Tuesday, November 20, 2007

And Life Goes On....

Thanks Aargee and Poppins for your support and wishes....And yes, I have good news. She is back...for now.

But now I find myself quite short changed. I have agreed to a lot of her demands and have increased her pay for the third time in the last 6 months. Ah well, as they say, this too shall pass.

In the meantime, I see a strange behaviour change in kuttan. I went back to work when he was 22 months old and its been exactly a year since then. In all this time, he has never ever cried when I left for work and used to look quite content to be left with his nanny.
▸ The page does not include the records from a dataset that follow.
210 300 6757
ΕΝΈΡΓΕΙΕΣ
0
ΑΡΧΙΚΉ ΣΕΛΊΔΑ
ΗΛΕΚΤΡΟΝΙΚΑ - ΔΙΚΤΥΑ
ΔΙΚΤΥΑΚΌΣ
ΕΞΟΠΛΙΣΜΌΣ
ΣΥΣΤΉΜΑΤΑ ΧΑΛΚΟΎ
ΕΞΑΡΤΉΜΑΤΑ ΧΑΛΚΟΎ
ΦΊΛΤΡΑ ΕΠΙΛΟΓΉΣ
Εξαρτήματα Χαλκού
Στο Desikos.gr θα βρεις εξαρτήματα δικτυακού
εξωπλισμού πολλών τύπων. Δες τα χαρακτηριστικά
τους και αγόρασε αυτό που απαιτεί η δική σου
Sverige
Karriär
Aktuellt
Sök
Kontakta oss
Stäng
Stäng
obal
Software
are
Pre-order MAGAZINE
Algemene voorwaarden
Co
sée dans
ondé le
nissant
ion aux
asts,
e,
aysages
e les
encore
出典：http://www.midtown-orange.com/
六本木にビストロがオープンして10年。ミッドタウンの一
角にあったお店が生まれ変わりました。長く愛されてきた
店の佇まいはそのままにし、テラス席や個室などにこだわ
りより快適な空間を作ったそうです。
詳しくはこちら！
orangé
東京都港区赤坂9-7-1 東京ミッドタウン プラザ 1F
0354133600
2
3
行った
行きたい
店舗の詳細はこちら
Sometimes, if he was busy playing with Asha and I tried to interrupt, he'd kick me out of the house saying..nee officekku po(You go to office.) If either of our parents were visiting, he'd give both of us such a cold shoulder that we'd freeze over. And he has stayed with my mom in Coimbatore on many occasions without bothering himself too much over me or hubby.

During times when it was just the 3 of us, he has always attached himself to hubby and left me alone. He has always cried more when hubby left the house to go out and when he did'nt come back early.

So many people have commented on how lucky I am, and how clingy some kids are and how they never let their moms go anywhere, that providence seems to have heard it and decided to balance the scales...against me.

Ever since we have come back from the vacation, I find kuttan clinging to me all the time. Even when amma came last week, he seems quite incapable of settling with her and keeps asking for me, I am told. I call home yesterday and he picks up the phone and begs me to come home 'fast a'.

Now I find all this rather disconcerting. It was easy for me to pretend that I liked my life and my job when kuttan seemed quite happy without me. But to have to wrench myself every morning from his clutching hands...that is more than what I am capable of. I hope this is a phase he is going through because of all the time we spent together during the vacation and I hope this passes soon.

But deep, down inside, I like it. For the first time, my son is showing me he needs me and I like the feeling. Though I hate not being able to fulfill the need to the fullest. Earlier when my friends used to tell me how lucky I am that my son is not clingy and how horribly clingy their own kids are bla bla, I used to exclaim with horror and cluck my tongue in sympathy in all the appropriate places. But deep down I used to feel..'why is'nt kuttan missing me as much? Am I doing something wrong?'

Are'nt women the most perverse creatures ever??

On a less emotional note, I know I have been really lazy about blogging the last few weeks and promise to be more disciplined in the future. Watch this space for more regular blogs.